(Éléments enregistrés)
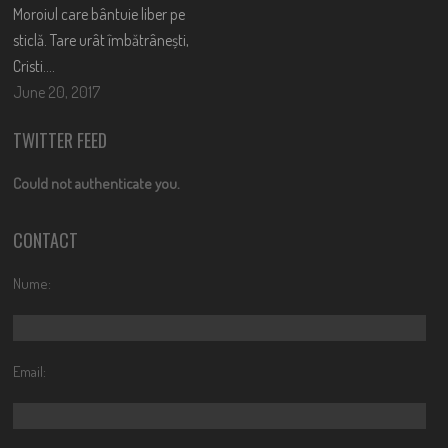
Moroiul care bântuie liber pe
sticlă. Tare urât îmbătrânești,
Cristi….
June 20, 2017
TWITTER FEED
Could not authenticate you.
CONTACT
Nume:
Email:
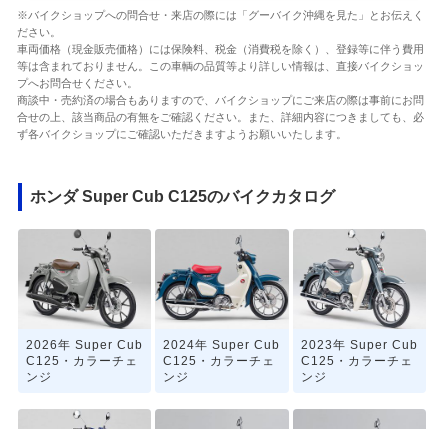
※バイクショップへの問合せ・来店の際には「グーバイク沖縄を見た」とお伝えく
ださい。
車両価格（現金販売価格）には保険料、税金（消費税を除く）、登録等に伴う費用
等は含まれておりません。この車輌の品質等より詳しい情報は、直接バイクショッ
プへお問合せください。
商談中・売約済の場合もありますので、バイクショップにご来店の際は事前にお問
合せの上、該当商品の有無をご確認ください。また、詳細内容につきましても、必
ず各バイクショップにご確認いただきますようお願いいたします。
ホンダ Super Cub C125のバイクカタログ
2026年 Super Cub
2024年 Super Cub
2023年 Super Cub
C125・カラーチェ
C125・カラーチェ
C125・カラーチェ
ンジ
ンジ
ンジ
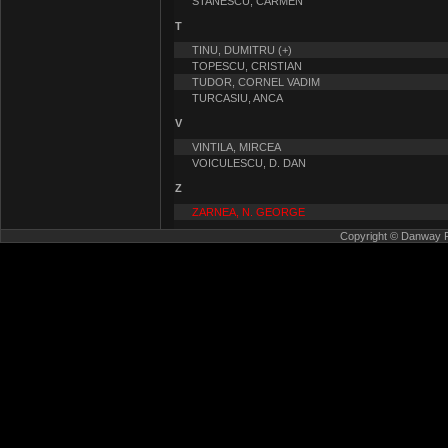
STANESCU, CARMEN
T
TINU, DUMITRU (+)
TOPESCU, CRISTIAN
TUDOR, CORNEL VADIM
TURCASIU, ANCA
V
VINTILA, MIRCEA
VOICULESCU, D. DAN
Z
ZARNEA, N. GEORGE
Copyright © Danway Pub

* * *

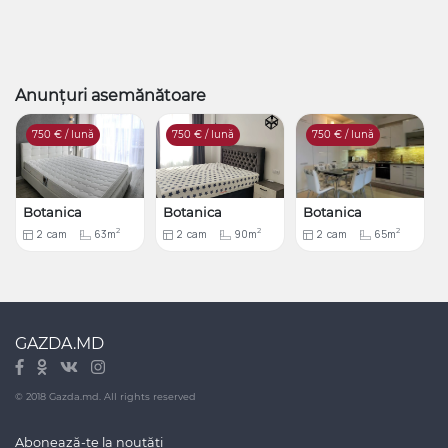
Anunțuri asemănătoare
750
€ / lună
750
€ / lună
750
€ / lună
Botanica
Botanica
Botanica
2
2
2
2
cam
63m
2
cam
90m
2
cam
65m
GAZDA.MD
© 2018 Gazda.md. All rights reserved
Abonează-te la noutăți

CONSIGNE - Recopiez fidèlement tout ce qui va de la ligne contenant « Anunțuri asemănătoare » jusqu'à la ligne contenant « Abonează-te la noutăți », ces deux lignes incluses.

RÉPONSE -
Anunțuri asemănătoare
750
€ / lună
750
€ / lună
750
€ / lună
Botanica
Botanica
Botanica
2
2
2
2
cam
63m
2
cam
90m
2
cam
65m
GAZDA.MD
© 2018 Gazda.md. All rights reserved
Abonează-te la noutăți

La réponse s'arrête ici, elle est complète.